What to work on: Turn the part that opens with the line containing "Rendered at 1654 by 931 pixels." and closes with the line containing "text_box [422, 269, 650, 399]" into a Markdown table, with both of those lines included and blank lines left out. Use the column No. for the row number and the column Text for the line.

-- START Records for the exercise --

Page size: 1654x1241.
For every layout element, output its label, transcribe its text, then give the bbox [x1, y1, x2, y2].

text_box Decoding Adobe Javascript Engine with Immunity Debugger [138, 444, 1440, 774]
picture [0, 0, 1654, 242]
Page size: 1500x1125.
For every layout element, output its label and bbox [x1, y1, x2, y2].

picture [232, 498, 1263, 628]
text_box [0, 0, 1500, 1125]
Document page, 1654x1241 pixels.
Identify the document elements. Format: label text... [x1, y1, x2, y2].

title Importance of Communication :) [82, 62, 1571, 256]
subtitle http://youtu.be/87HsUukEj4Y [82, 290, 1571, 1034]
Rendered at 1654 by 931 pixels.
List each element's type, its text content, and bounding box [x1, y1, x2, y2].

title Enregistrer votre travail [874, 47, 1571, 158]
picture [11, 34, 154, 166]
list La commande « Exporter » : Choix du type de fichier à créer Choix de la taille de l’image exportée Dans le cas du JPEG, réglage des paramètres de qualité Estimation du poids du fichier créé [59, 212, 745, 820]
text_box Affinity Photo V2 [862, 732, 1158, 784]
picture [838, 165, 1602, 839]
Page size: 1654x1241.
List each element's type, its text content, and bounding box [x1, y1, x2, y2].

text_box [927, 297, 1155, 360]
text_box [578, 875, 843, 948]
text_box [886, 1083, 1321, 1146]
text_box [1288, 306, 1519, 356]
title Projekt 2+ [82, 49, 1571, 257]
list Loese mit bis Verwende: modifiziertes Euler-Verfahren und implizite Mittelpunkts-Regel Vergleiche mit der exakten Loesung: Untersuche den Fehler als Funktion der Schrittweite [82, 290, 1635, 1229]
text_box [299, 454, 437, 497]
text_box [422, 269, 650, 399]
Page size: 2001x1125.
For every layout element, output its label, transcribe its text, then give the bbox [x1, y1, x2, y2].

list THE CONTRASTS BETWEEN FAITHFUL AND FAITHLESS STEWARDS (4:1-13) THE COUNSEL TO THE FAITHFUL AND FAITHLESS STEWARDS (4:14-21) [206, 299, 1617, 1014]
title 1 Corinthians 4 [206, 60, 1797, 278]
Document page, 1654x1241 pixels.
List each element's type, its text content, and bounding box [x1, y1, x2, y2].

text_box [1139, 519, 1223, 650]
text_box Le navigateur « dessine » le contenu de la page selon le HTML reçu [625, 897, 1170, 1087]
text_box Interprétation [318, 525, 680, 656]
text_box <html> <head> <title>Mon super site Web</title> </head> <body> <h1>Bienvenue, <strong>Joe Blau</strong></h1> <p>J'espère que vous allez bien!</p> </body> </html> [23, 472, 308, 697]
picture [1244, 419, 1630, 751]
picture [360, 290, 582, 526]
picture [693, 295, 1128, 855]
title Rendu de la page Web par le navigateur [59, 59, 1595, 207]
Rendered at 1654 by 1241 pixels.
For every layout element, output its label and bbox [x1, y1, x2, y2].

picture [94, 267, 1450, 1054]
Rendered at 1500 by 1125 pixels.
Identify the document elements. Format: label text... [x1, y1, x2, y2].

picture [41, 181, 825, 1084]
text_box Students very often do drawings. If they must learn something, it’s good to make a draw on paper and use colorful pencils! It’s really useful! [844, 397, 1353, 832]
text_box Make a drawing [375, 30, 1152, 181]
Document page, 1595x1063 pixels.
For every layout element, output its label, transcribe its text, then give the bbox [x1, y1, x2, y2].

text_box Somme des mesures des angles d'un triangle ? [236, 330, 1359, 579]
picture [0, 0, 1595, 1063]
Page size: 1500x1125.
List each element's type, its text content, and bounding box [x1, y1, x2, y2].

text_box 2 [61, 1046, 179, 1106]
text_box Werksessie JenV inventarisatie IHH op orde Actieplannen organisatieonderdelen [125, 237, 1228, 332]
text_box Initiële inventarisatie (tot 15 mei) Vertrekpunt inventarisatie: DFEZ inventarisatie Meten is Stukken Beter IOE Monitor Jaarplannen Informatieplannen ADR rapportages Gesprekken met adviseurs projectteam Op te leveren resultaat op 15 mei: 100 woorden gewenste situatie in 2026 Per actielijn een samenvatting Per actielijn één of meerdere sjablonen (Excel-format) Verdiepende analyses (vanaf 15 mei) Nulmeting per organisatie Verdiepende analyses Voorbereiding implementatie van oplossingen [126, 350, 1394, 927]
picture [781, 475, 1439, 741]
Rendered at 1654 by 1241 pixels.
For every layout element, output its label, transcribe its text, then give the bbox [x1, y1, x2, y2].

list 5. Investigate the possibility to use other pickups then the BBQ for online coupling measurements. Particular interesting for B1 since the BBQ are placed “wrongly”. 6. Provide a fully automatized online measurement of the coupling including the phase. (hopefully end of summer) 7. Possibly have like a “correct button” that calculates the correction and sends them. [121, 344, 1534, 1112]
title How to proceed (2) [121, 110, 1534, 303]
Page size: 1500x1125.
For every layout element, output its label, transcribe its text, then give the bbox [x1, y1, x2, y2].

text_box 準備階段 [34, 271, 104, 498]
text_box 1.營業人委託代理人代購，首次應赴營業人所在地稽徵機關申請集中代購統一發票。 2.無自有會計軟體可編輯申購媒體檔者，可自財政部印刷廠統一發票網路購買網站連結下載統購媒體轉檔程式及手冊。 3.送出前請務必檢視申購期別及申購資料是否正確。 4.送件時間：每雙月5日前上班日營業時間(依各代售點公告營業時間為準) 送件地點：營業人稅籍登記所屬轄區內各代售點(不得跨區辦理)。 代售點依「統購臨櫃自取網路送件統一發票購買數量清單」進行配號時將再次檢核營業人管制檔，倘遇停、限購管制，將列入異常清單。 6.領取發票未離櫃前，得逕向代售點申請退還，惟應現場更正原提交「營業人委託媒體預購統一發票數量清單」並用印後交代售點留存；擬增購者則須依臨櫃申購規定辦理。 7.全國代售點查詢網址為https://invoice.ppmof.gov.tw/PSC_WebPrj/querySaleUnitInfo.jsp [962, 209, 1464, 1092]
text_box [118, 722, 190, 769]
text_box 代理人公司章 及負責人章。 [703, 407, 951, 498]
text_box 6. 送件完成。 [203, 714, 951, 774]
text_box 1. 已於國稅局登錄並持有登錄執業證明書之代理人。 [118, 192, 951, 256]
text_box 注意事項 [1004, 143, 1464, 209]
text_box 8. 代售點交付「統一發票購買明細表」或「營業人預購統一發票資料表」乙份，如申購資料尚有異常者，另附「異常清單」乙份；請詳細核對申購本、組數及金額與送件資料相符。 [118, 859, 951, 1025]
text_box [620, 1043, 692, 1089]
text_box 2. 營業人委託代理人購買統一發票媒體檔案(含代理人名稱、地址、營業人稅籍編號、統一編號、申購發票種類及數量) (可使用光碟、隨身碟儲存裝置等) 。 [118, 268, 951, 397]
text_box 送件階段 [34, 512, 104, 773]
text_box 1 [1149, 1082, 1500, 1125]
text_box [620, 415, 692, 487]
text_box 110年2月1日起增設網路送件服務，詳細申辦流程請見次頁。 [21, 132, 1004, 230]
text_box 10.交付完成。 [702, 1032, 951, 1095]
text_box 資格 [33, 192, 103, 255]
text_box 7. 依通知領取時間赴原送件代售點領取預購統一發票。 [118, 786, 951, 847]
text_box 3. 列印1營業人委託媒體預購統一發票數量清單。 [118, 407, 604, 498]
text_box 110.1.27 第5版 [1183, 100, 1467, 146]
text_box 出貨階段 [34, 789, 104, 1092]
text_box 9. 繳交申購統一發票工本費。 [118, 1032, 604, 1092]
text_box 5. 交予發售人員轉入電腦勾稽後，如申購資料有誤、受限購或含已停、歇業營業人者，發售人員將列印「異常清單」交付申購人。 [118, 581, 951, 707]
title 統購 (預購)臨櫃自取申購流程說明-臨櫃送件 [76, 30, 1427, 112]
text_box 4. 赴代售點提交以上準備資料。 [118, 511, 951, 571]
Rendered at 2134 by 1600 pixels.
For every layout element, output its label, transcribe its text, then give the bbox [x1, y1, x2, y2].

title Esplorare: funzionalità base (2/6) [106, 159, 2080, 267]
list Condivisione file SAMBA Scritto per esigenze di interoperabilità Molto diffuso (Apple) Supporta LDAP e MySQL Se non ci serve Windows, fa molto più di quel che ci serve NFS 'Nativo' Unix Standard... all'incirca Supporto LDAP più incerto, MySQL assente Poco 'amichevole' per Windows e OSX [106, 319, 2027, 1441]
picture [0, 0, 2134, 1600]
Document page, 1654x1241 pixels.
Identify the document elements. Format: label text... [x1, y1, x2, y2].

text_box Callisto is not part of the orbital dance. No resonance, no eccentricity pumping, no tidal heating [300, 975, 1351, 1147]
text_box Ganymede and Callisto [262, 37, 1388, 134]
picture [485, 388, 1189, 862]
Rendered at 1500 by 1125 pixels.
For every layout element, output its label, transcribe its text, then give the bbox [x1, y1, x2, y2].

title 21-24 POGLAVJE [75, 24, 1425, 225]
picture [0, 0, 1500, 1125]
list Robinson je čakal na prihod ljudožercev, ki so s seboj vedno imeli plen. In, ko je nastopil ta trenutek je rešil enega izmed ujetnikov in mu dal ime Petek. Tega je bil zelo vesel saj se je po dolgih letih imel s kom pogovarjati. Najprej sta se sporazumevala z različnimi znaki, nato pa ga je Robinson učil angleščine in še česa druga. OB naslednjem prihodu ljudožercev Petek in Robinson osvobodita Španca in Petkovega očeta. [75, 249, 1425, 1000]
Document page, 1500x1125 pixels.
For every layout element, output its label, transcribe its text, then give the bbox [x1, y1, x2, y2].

-- END Records for the exercise --

Solution:
| No. | Text |
|---|---|
| 1 | Rendered at 1654 by 931 pixels. |
| 2 | List each element's type, its text content, and bounding box [x1, y1, x2, y2]. |
| 3 | title Enregistrer votre travail [874, 47, 1571, 158] |
| 4 | picture [11, 34, 154, 166] |
| 5 | list La commande « Exporter » : Choix du type de fichier à créer Choix de la taille de l’image exportée Dans le cas du JPEG, réglage des paramètres de qualité Estimation du poids du fichier créé [59, 212, 745, 820] |
| 6 | text_box Affinity Photo V2 [862, 732, 1158, 784] |
| 7 | picture [838, 165, 1602, 839] |
| 8 | Page size: 1654x1241. |
| 9 | List each element's type, its text content, and bounding box [x1, y1, x2, y2]. |
| 10 | text_box [927, 297, 1155, 360] |
| 11 | text_box [578, 875, 843, 948] |
| 12 | text_box [886, 1083, 1321, 1146] |
| 13 | text_box [1288, 306, 1519, 356] |
| 14 | title Projekt 2+ [82, 49, 1571, 257] |
| 15 | list Loese mit bis Verwende: modifiziertes Euler-Verfahren und implizite Mittelpunkts-Regel Vergleiche mit der exakten Loesung: Untersuche den Fehler als Funktion der Schrittweite [82, 290, 1635, 1229] |
| 16 | text_box [299, 454, 437, 497] |
| 17 | text_box [422, 269, 650, 399] |